• _Problem details_:
Copy everything in the thread about replacing the Axiom ROM from "Sorry about the" down to "the way through.", word for word.

• _Passage_:
# What ROM are people using now that Axiom is gone?



## djdanko1 (Jan 5, 2012)

I was a big fan of AXIOM's ROM and have had no problems with it. I am running 2.4 with francos kernel and love it. Just curious if there is anything out there that is above and beyond 2.4 and worth upgrading too? otherwise i am staying with this. Thanks guys.


----------



## samsuck (Jul 5, 2011)

I'm running WrongForum Rom v1.0


----------



## djdanko1 (Jan 5, 2012)

Oh my bad... well i'm not sure where I was suppose to put it.


----------



## gravitas (Jul 12, 2011)

RealDev Rom version 2.65c revision 4.


----------



## terryrook (Jun 10, 2011)

Its still up on other sites but I run cm9 by winner00


----------



## whezzel (Jun 25, 2011)

First you only post releases and updates in the developer forum. This should be in general forum if a mod could move it. And second I'm still running axiom 2.4 nothing else really catches my eye. And I've tried em all

Sent from my Galaxy Nexus using RootzWiki


----------



## djdanko1 (Jan 5, 2012)

What do you mean your still up on other sites?


----------



## djdanko1 (Jan 5, 2012)

Sorry about the wrong posting area. thanks whezzel as of right now I am sticking to 2.4


----------



## chrisjm00 (Aug 20, 2011)

AOKP Build 19 with IMO Lean Kernel 1.7.1. Great combo, great battery life. Smooth all the way through.


----------



## idle0095 (Jul 18, 2011)

Hands Down AOKP B20 with all the mods.


----------



## Mustang302LX (Jun 28, 2011)

Moved to general. Please keep development sections for releases only.


----------



## Soapinmouth (Jun 21, 2011)

Im on code name android with franco kernel and switching to imos can't decide.

Sent from my Galaxy Nexus using Tapatalk


----------



## jrock7885 (Sep 7, 2011)

Axiom is played out until DT returns and there are so many great roms that are out there. I like both AOKP and Codename but B20 is the shizz with Franco's kernal or faux 10m tuna kernel. If you are a minimalist go for redemption or Gummynex. Just my OP.

Sent from my Galaxy Nexus using RootzWiki


----------



## RMarkwald (Oct 19, 2011)

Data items
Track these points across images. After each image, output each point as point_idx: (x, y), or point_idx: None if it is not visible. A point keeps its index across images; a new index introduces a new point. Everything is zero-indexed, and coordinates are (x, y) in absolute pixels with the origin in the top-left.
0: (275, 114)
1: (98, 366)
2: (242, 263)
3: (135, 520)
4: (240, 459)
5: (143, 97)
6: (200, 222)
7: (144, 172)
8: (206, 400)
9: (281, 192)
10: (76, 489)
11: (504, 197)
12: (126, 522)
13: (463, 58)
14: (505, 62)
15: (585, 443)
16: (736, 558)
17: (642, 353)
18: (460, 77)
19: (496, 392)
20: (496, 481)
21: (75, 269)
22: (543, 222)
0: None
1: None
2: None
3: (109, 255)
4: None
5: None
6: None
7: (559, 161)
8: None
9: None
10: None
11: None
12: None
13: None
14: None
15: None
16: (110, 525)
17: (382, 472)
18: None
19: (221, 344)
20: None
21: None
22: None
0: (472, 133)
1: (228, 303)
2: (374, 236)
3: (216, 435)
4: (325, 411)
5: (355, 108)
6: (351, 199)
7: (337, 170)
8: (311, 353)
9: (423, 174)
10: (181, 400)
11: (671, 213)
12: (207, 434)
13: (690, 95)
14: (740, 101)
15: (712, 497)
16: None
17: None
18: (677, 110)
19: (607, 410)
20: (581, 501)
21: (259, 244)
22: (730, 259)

• _The response_:
Sorry about the wrong posting area. thanks whezzel as of right now I am sticking to 2.4


----------



## chrisjm00 (Aug 20, 2011)

AOKP Build 19 with IMO Lean Kernel 1.7.1. Great combo, great battery life. Smooth all the way through.